**DIRECTIONS FOR THIS TASK:** Transcribe the passage on invasive ivy below, starting with "Well, golly…and thank" and going on through "was coming from.".

**GIVEN PASSAGE:**
════════════════

Last year I took out ten or twelve large garbage bags filled, completely and to the point of bursting and/or too heavy to lift, of that damned plant. There are still minor insurgencies here and there, and some enemy bases are totally out in the open but protected enough to resist attack, but for now terror ivy is on the run in my yard. `MERICA!!
But, yeah, it’s Ivy, so it definitely deserves to DIAF.
Ye gods.
It’s… like a 20th century low budget psychotronic sci-fi film.
Invasive exotics like this ivy are the stuff of restoration ecology nightmares, and my own as well. Out here, “Golden Bamboo” (Phyllostachys aurea) is a big problem… a running bamboo that is a great construction material, useful for trellising and staking in gardens once dried and dead, and when dug up live in its first month as a new shoot, really tasty. But boy howdy it just takes over the universe.
(Haw! “damn-boo”! … ugh…)
Sometimes you can change the conditions that favor the undesirable species and use a different plant to outcompete it. Or you can try allelopathy and use an antagonistic plant (walnut trees are a commonly cited example) but sometimes this approach backfires if you want to grow other plants that will die if exposed to the same allelopathic exudates you’re using to combat Hedera. Botanical blowback.
I have a friend who works on some very large projects in Texas infested with poison ivy. He uses glyphosate and triclopyr (synthetic pesticides) extensively. He’s a fine fellow on many respects, up against a truly entrenched dangerous enemy. I told him deer and goats eat poison ivy but he said he didn’t have the luxury of time and besides those animals never climb trees. Spray and pray is his usual method. I don’t know what I would do in his place, but then again, my projects are considerably smaller patches of land in comparison.
I just want to thank you here and now @wrecksdart for not going my friend’s spray-and-pray route, which is far far less labor intensive than digging, cutting, bagging the stuff for the landfill. Your time and energy handling Hedera in your space benefit us all.
ETA: inserted link to even-handed article re bamboo in Texas, because not all bamboo is bad and I wanted to be very clear there are plenty of “good” bamboos that are clumpers and won’t spread aggressively.
Well, golly…and thank you back for promoting excellent garden skills. Walking through the pesticide area of my local Home Despot is a damned scary thing to do, and it’s made worse by considering the ways people use that stuff. In the past I haven’t fertilized at all b/c I wasn’t sure what was in the stuff or where it was coming from.
Actually, some of the blame comes from hanging out with old M/J gardeners, especially the indoors types. They knew exactly what went into the soil, and how much was good or bad, and how to fix those things. Using some nasty chemical to do what a little elbow grease will do much better and without the chemical death being splashed willy-nilly over where my food is grown.

════════════════

**DATA EXCERPTS:**
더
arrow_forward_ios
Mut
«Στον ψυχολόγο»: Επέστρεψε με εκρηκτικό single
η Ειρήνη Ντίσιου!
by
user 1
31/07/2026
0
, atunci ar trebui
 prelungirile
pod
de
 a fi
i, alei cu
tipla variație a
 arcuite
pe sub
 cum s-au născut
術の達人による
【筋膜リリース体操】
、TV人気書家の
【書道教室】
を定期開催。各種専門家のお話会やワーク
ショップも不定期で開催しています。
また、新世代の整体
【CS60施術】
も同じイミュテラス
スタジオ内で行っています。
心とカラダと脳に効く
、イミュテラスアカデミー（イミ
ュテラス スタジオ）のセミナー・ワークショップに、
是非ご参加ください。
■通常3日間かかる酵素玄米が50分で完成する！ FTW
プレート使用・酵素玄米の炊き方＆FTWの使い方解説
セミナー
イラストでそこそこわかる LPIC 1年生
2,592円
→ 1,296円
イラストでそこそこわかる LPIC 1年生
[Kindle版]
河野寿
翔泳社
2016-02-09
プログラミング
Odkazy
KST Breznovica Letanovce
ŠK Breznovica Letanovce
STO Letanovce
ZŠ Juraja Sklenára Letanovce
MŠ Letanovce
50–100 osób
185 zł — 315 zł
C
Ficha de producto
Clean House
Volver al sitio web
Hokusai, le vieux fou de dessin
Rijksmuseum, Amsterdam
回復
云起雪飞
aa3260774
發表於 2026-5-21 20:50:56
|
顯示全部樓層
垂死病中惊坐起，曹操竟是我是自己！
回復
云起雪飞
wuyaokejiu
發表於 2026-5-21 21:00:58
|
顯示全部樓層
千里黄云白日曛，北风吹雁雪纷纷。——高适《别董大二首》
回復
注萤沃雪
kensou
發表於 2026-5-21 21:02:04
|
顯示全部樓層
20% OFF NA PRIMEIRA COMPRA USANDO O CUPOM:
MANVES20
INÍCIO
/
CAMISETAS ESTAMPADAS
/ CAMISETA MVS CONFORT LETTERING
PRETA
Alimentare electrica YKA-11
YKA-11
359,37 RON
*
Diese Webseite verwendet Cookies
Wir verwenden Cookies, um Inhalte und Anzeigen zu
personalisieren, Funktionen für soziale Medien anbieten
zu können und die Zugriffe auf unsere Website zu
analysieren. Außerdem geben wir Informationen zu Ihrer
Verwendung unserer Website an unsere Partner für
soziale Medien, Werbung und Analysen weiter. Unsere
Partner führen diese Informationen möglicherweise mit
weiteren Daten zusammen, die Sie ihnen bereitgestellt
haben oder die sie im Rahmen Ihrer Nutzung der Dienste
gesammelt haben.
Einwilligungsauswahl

════════════════

**TASK OUTPUT:**
Well, golly…and thank you back for promoting excellent garden skills. Walking through the pesticide area of my local Home Despot is a damned scary thing to do, and it’s made worse by considering the ways people use that stuff. In the past I haven’t fertilized at all b/c I wasn’t sure what was in the stuff or where it was coming from.